At 7/18/2006 08:15 PM, Cary Ginell wrote:
if it wasn't for the Folkways recordings, he [Pete Seeger] would not have had any income.

Probably true, but the Folkways stipend (for want of a better word) was only part of his income. During those years, he spent a lot of time touring and performing "under the radar" of the mainstream music business , at schools, colleges and kid's camps. Arguably, he laid much of the groundwork for the folk music boom of the sixties by exposing a generation of kids to the idea that there's more to folk music than your third grade teacher with a pitchpipe.


Of course, the Folkways LPs and the concerts fed off of each other -- his audiences bought his records, and the records got him more concerts, so the "no income" part might be true.

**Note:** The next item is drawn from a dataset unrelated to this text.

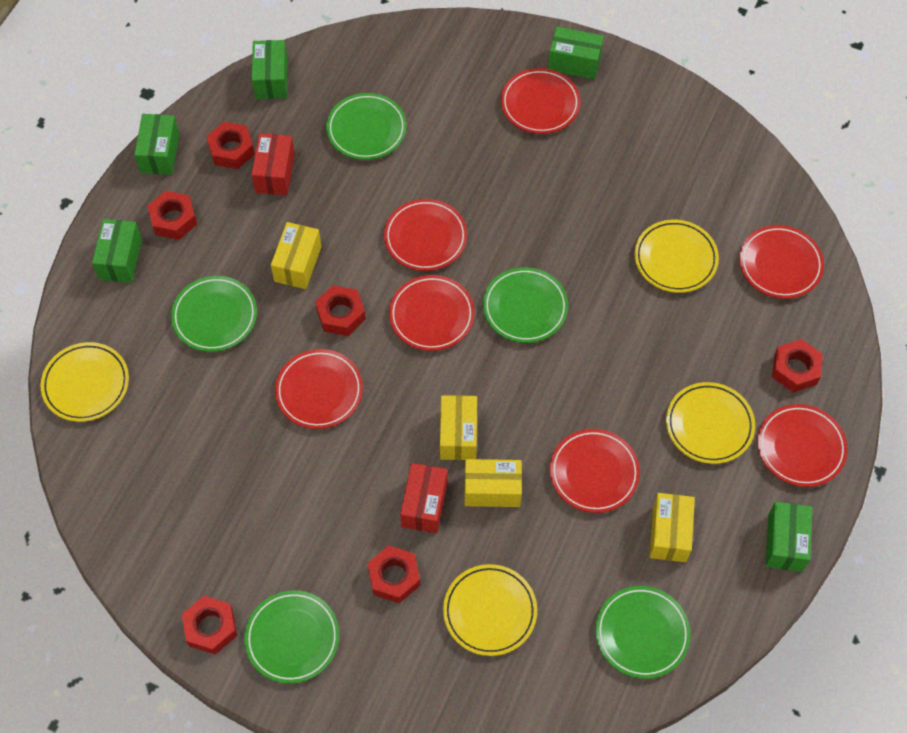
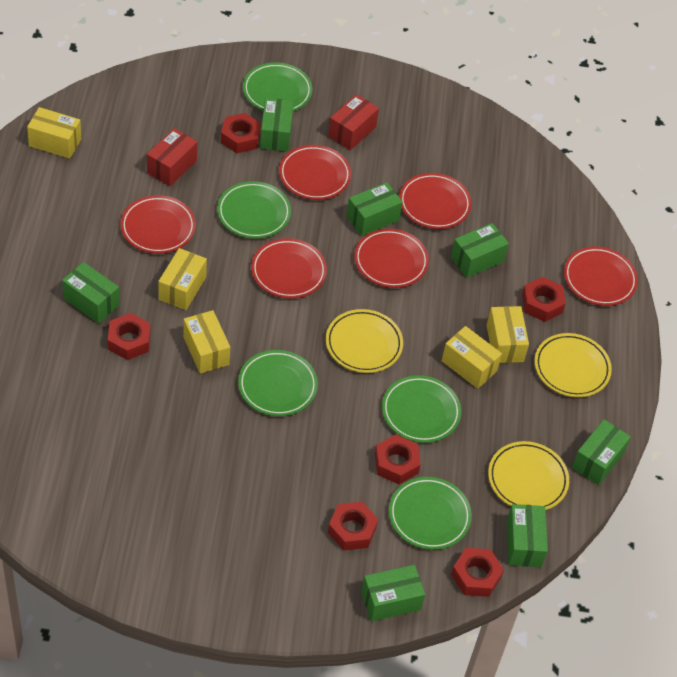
green box: [92,219,142,283] [134,114,180,175] [252,40,288,99] [548,27,604,79] [765,502,812,572] = 5 -> [62,262,120,324] [260,98,294,152] [347,182,403,236] [361,565,425,622] [451,223,509,278] [507,504,548,567] [572,419,631,485] = 7
red plate: [275,349,363,429] [384,199,467,271] [389,275,475,351] [501,68,580,134] [550,429,640,513] [739,225,824,299] [757,404,848,487] = 7 -> [120,195,196,254] [251,238,327,299] [279,145,351,200] [354,229,429,288] [399,173,472,229] [564,246,638,306] = 6
yellow box: [271,222,322,289] [440,395,477,460] [464,459,522,507] [650,493,695,562] = 4 -> [27,107,81,159] [158,248,207,310] [183,310,230,374] [442,326,502,389] [486,306,529,363] = 5
yellow plate: [41,342,129,422] [443,564,537,656] [634,220,719,293] [666,382,755,464] = 4 -> [326,309,403,373] [488,441,569,510] [534,333,612,397] = 3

And if he hadn't been doing all those records for Folkways, there's no doubt in my mind that Kenny Goldstein would have recorded him for Riverside and Prestige, or Diane Hamilton and the Clancys would have recorded him for Tradition. They probably wouldn't have produced the ongoing revenue stream that he got from Moe Asch -- Utah Phillips talks about having done his first record for Prestige, "and damn little else" -- but there were other labels out there where he could have made records, even at the depth of the blacklists.

And of course, the irony of Pete's having made records for John Hammond on Columbia was that they were released around the same time that CBS was censoring him when he sang "Waist Deep in the Big Muddy" on the Smothers Brothers TV show.